Recently I came across the Biz News Sunday edition of The Times dated March 9, 2008. There I was pictured standing in front of the railroad embankment at the approach end of runway 12 at the Gary/Chicago International Airport. The headline read “Tenant Fighting Mad."
Guess what? The embankment is still there, and I am still fighting mad.
It’s been almost six years since that picture was taken, and more than $130 million has been spent, but access to the new tracks is unavailable, so the embankment stays and the Canadian National still uses them on a very frequent basis.
The reason for all of the governing agencies to appropriate money for this project was the safety of the traveling public. There is only 200 feet from the end of the runway to the embankment.
The FAA realized this was unacceptable, and with funding from the Northwest Indiana Regional Development Authority joined together to correct an unacceptable situation. Everyone was on board except the railroads, whom I have concluded want nothing to change, even if the issue is safety of the traveling public. They do not care.

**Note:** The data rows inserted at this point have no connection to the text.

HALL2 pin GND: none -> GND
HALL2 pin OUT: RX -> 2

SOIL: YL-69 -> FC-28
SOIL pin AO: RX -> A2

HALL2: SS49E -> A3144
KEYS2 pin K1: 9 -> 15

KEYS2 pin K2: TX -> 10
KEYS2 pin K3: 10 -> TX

Harley Snyder, a Valparaiso real estate developer and RDA member, recently told me there are four types of government: federal, state, local and railroad. Harley has done many deals, and he knows what he is talking about. But it’s obvious these railroads answer to no one.
What complicates the airport situation is we are not dealing with just one railroad, but three: CN, Norfolk Southern and CSX.

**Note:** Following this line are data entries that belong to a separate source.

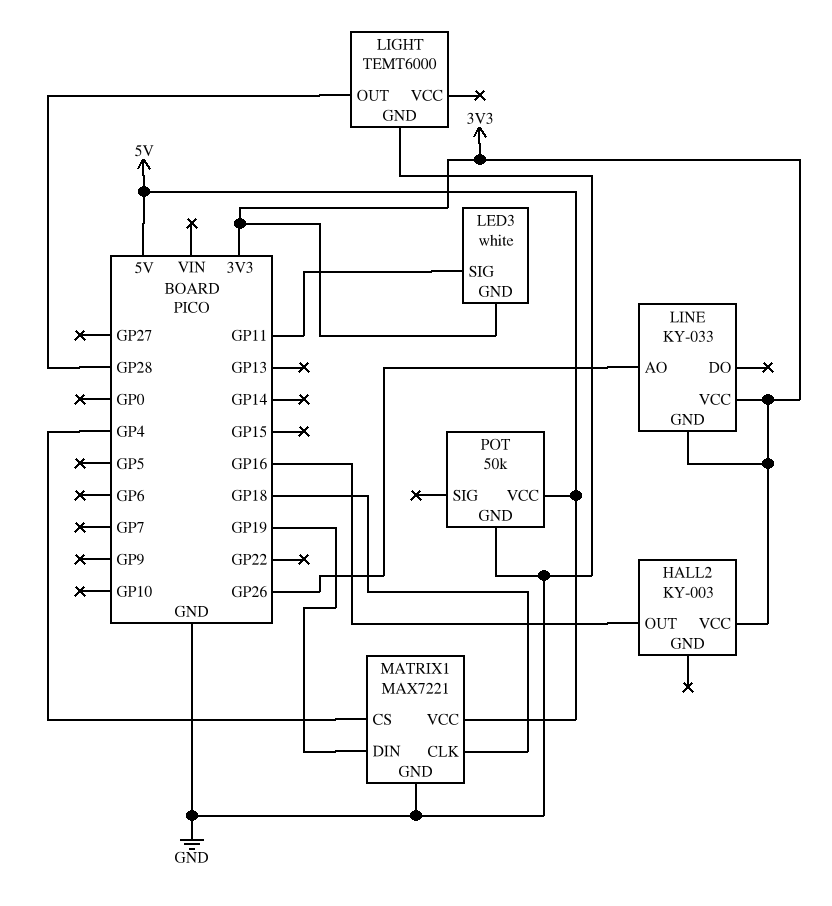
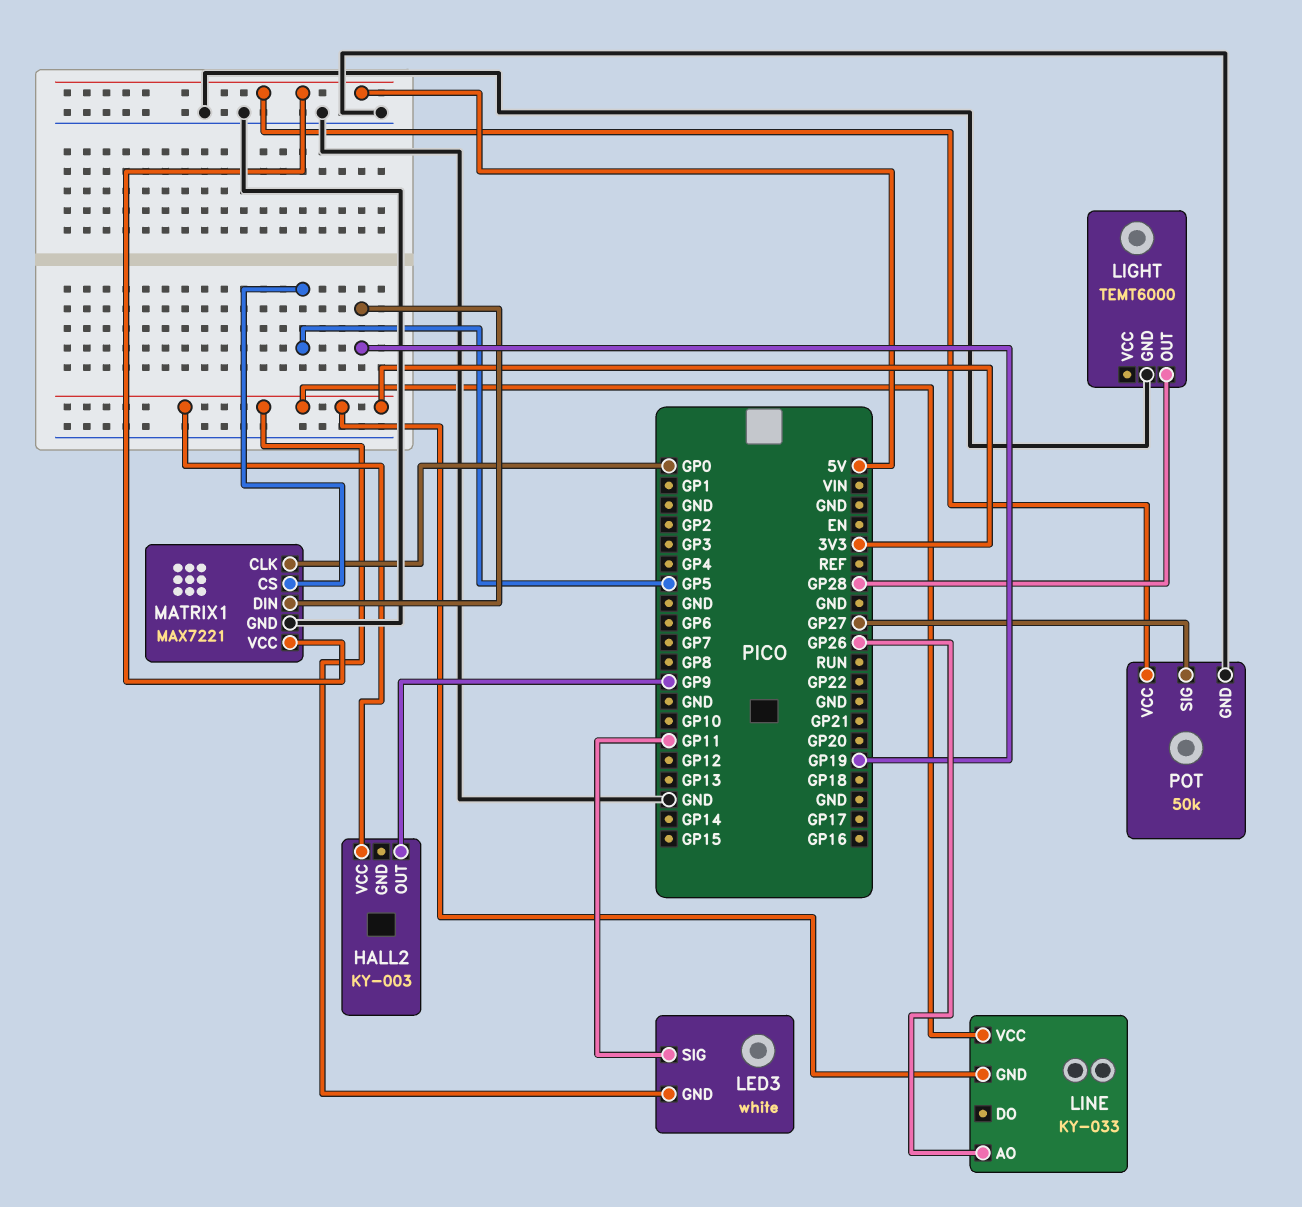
HALL2 pin OUT: GP16 -> GP9
MATRIX1 pin CLK: GP18 -> GP0
MATRIX1 pin CS: GP4 -> GP5
POT pin SIG: none -> GP27

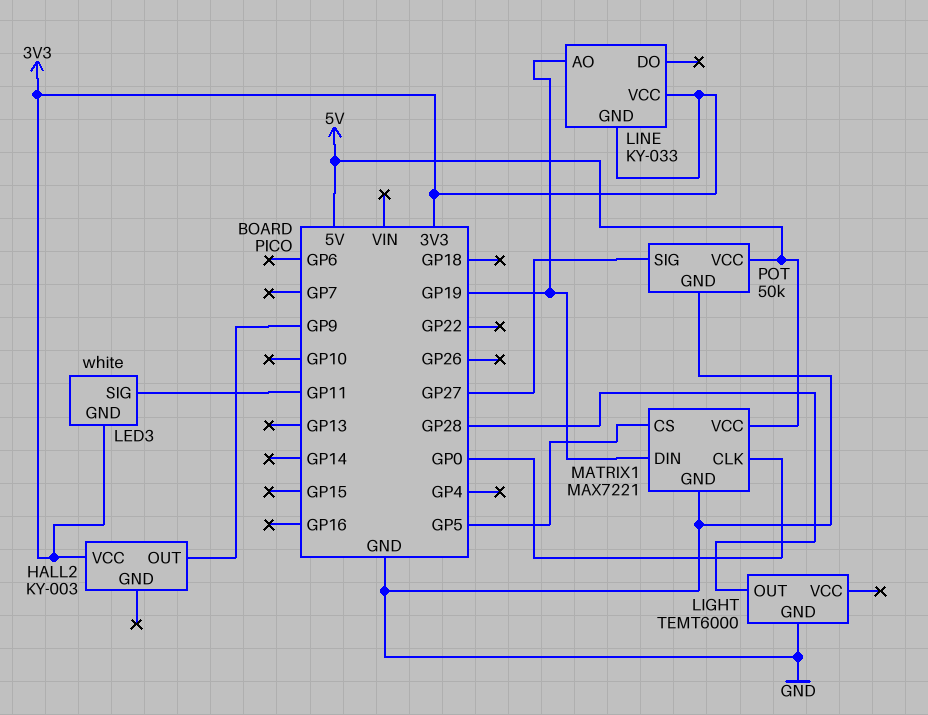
LINE pin AO: GP26 -> GP19

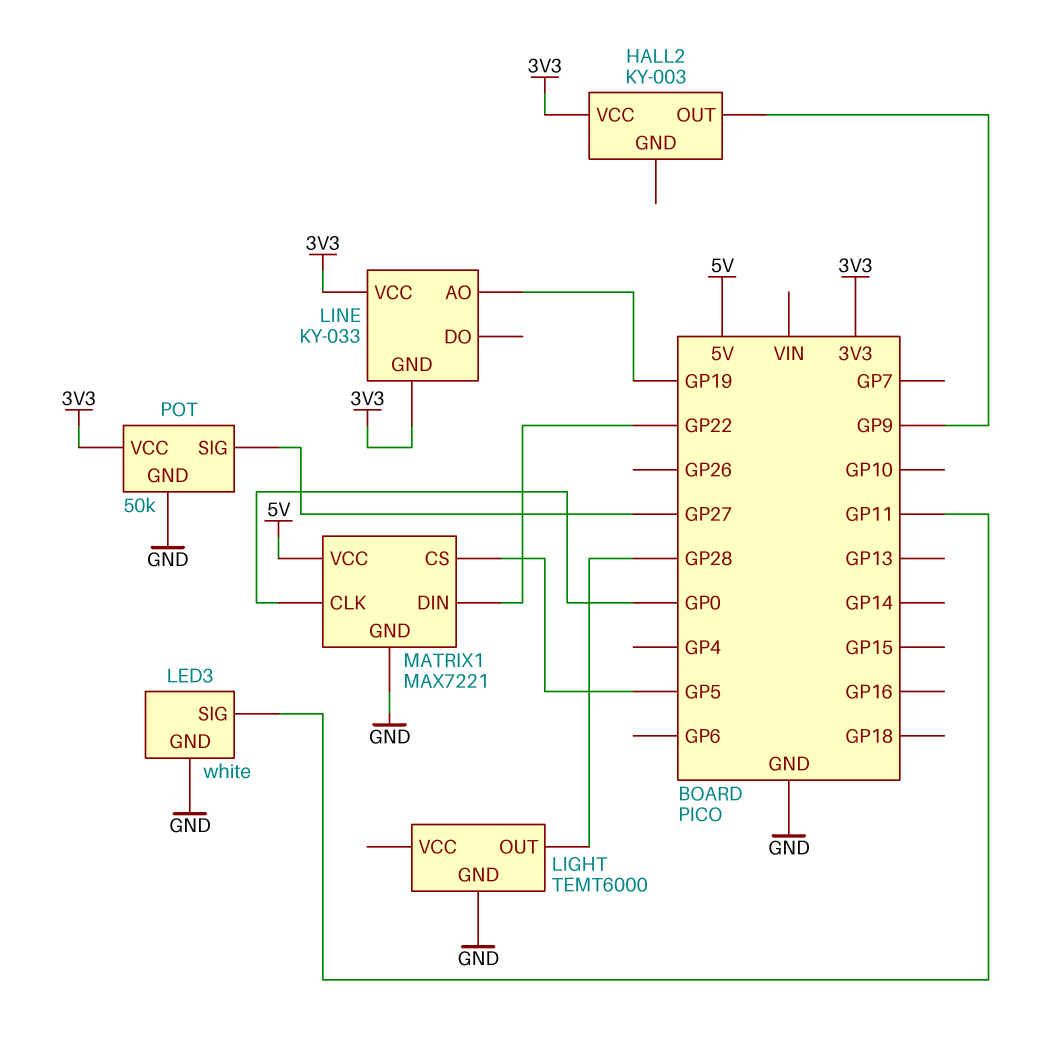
LED3 pin GND: 3V3 -> GND
MATRIX1 pin DIN: GP19 -> GP22
POT pin VCC: 5V -> 3V3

In the 2008 article, I referred to then-CEO of the CN, E. Hunter Harrison, who wrote to our U.S. Rep. Pete Visclosky and stated, “There is no basis to blame the EJ&E track (CN was buying them at the time) for being located next to the airport. The railroad was operating through Gary at the beginning of the 20th century, before the first flight of the Wright Brothers at Kitty Hawk.”
So what was built over 100 years ago should never move to accommodate others for the reasons of safety? What is really more appalling about this arrogant attitude is that all of the costs for the move have been paid for by taxpayer, not the railroads.

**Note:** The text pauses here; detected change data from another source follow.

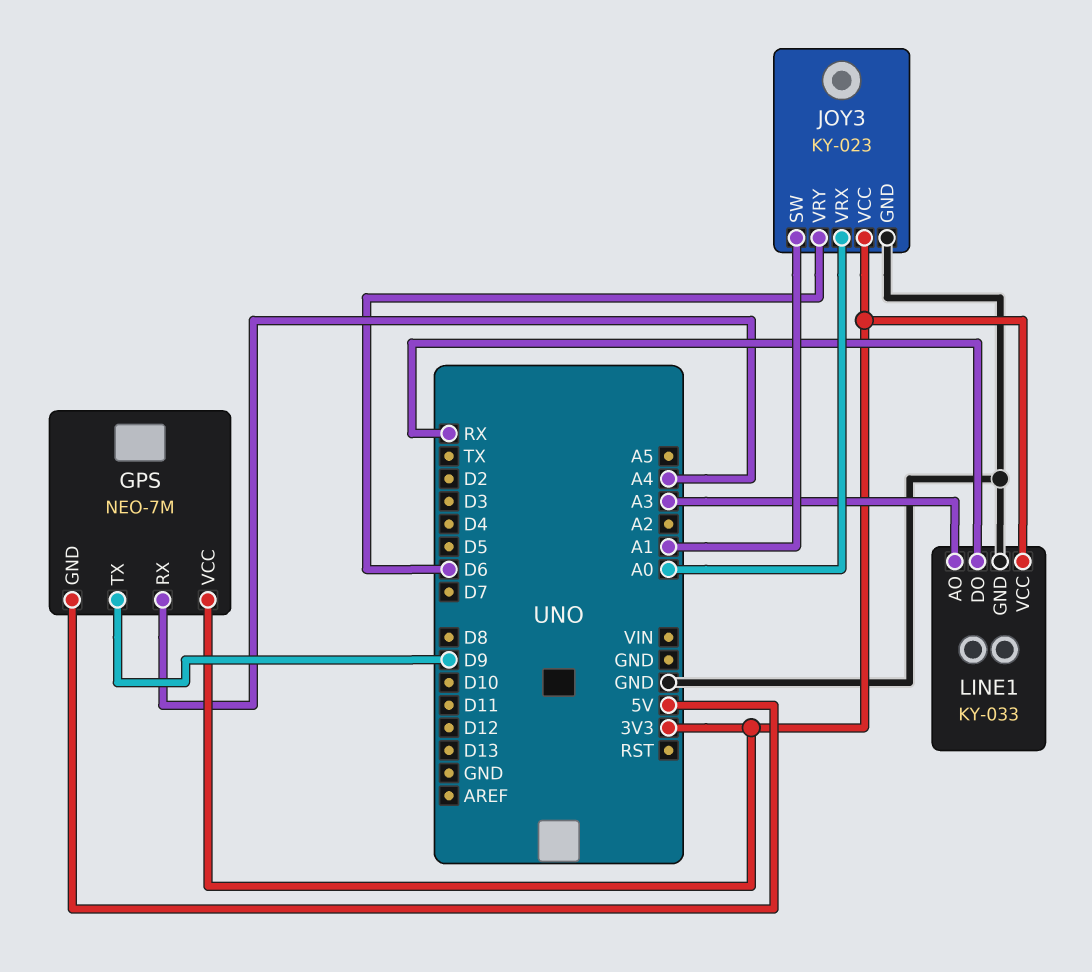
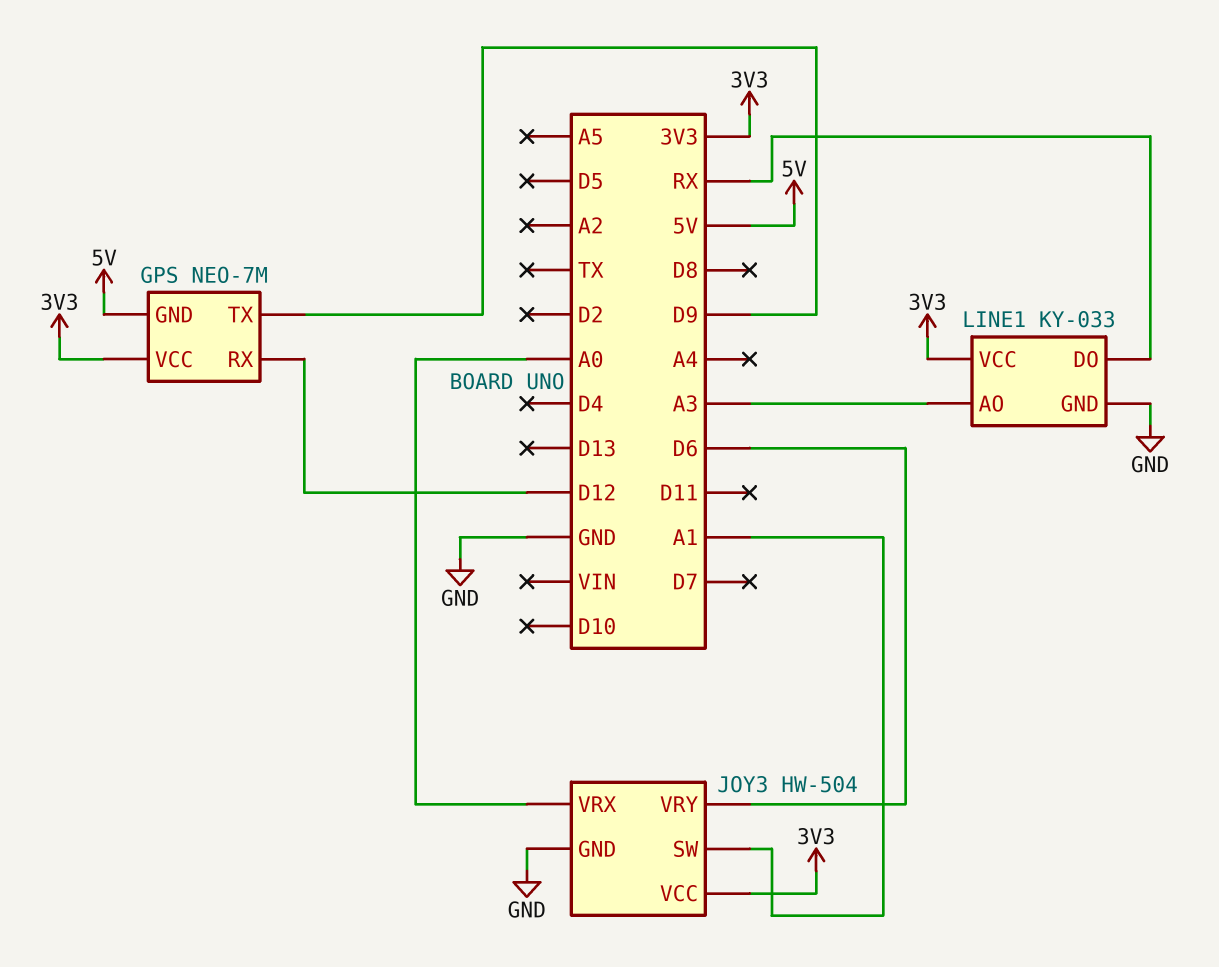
GPS pin RX: A4 -> D12
JOY3: KY-023 -> HW-504

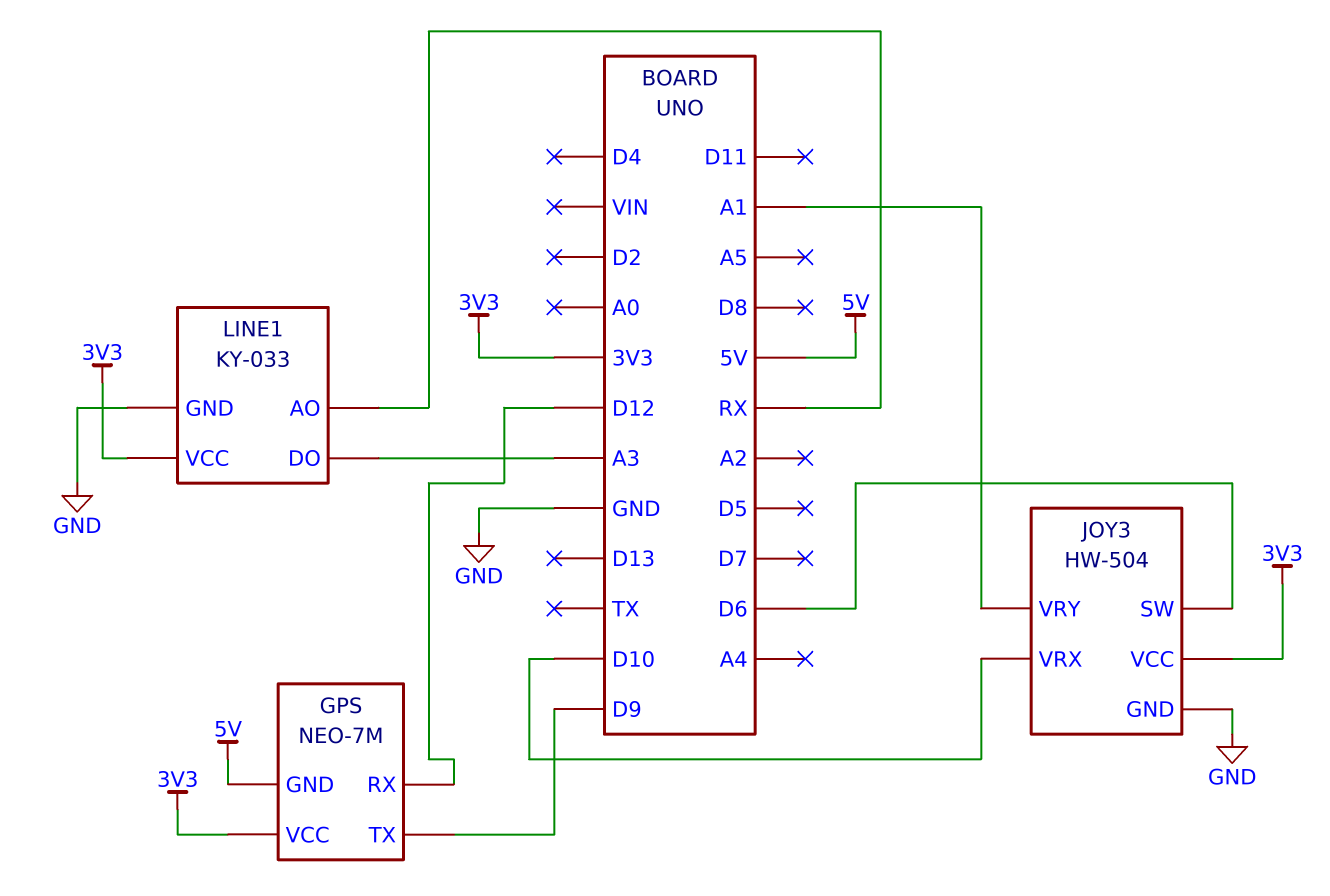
JOY3 pin SW: A1 -> D6
JOY3 pin VRX: A0 -> D10
JOY3 pin VRY: D6 -> A1
LINE1 pin AO: A3 -> RX
LINE1 pin DO: RX -> A3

I have concluded that there is no face to the railroads. No one person is recognized as the person in charge; therefore, it is a moving target that is very difficult to tackle.
If something in government goes south, a politician is called on the carpet by the taxpayer. In business, the board of directors can move on the CEO. But in the railroad business, there is no one target to blame.
Our real problem is that if this railroad relocation is not accomplished by the fall of 2015, the FAA has every right to shorten the existing 7,000 foot runway. If that happens, fold the tent and go home.
With respect to my picture of almost six years ago, my weight is about the same, but the hair is grayer. It goes with the territory!